REQUIRED TASKS:
(1) According to the Sam Lewitt biography, which school awarded him a BFA?
(2) Name every school, program, or gallery that the Sam Lewitt biography connects with him.

= Sam Lewitt =

American artist (born 1981)

Sam Lewitt (born 1981 in Los Angeles, California) is an American contemporary artist living and working in Berlin. Lewitt “has long engaged questions of reading and legibility, systems of graphic and readerly notation, and technologies of communication old and new.”

== Early life ==
Lewitt was born August 30, 1981, in Venice Beach, CA. He received a BFA from School of Visual Arts, NY and was a participant in the Whitney Independent Study Program (ISP) in 2004/5.

== Career ==
Lewitt is represented by the Miguel Abreu Gallery in New York City and Galerie Buchholz in Cologne and Berlin.

GIVEN ENTRIES:
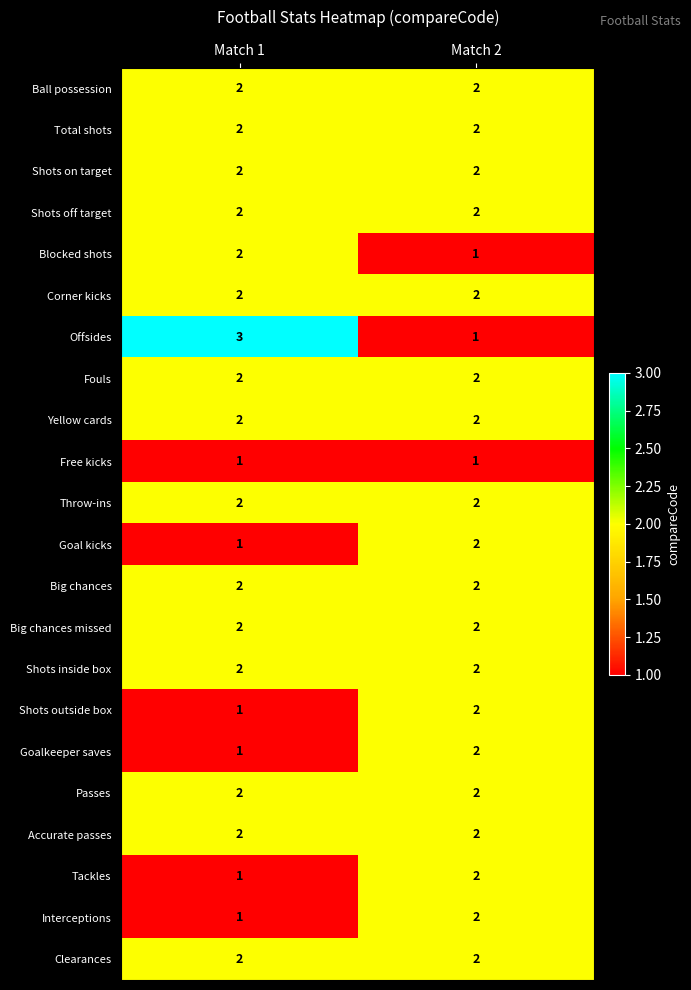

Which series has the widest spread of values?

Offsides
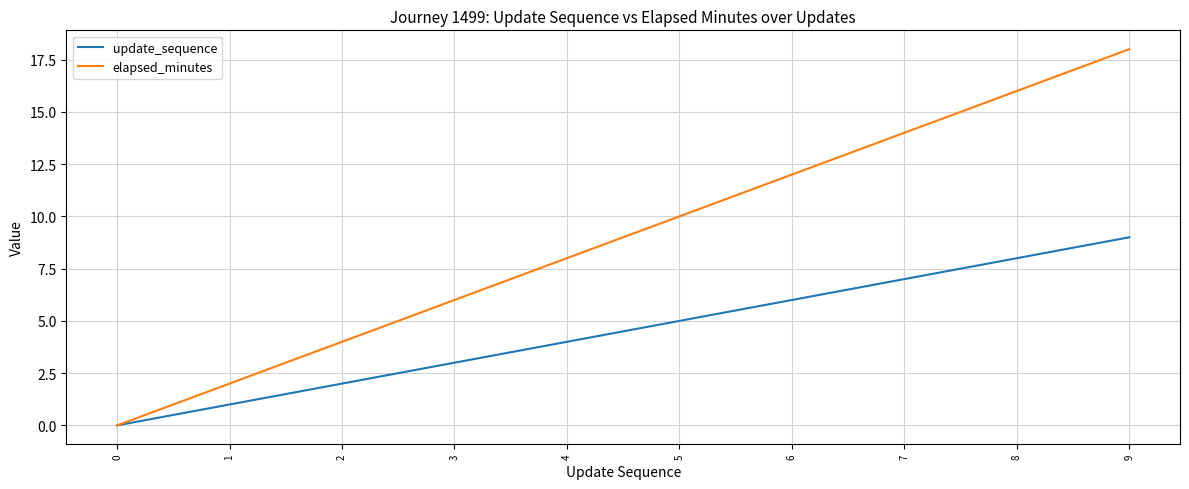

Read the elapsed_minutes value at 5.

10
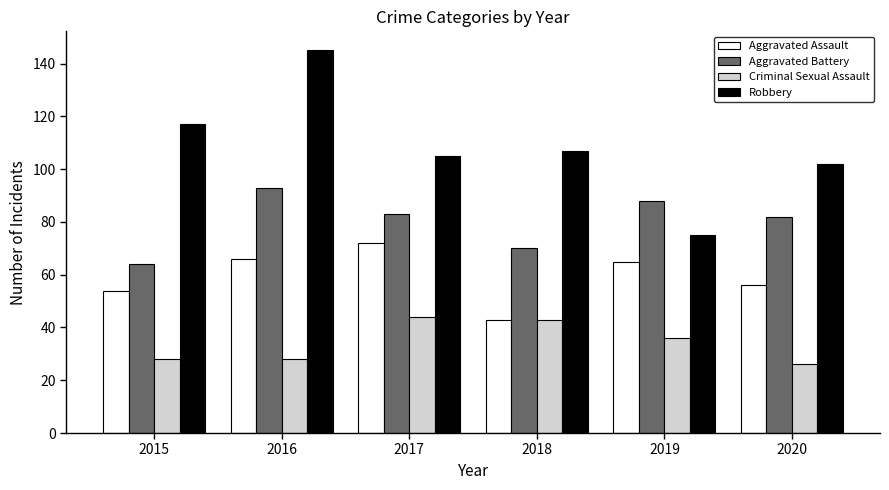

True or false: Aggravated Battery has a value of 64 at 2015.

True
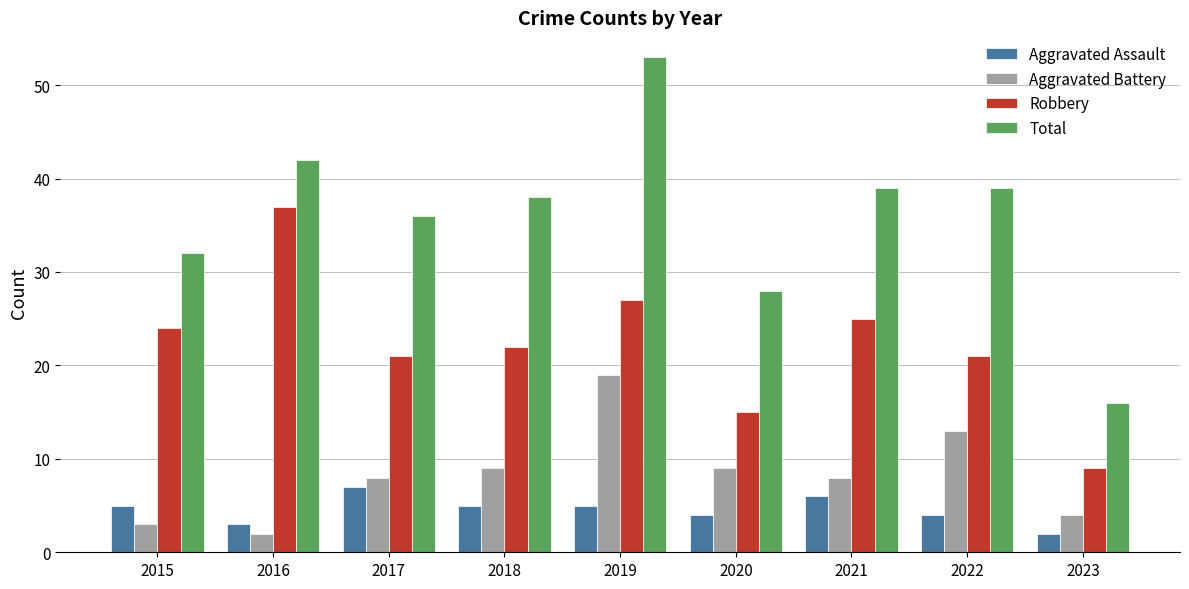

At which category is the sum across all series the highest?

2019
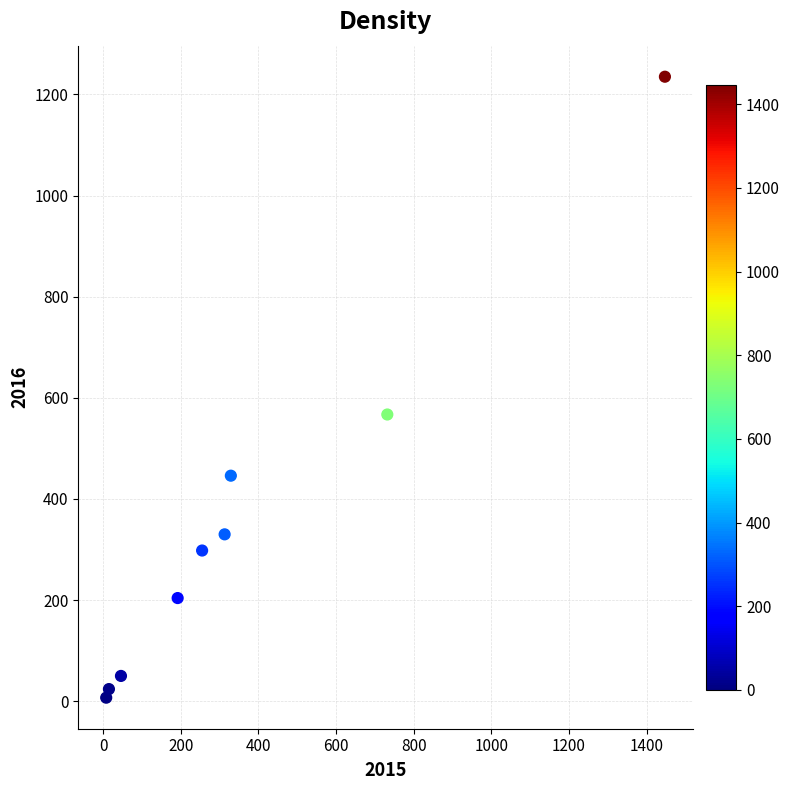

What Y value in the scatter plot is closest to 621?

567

ANSWER LIST:
(1) The School of Visual Arts, NY.

(2) School of Visual Arts; Whitney Independent Study Program (ISP); Miguel Abreu Gallery; Galerie Buchholz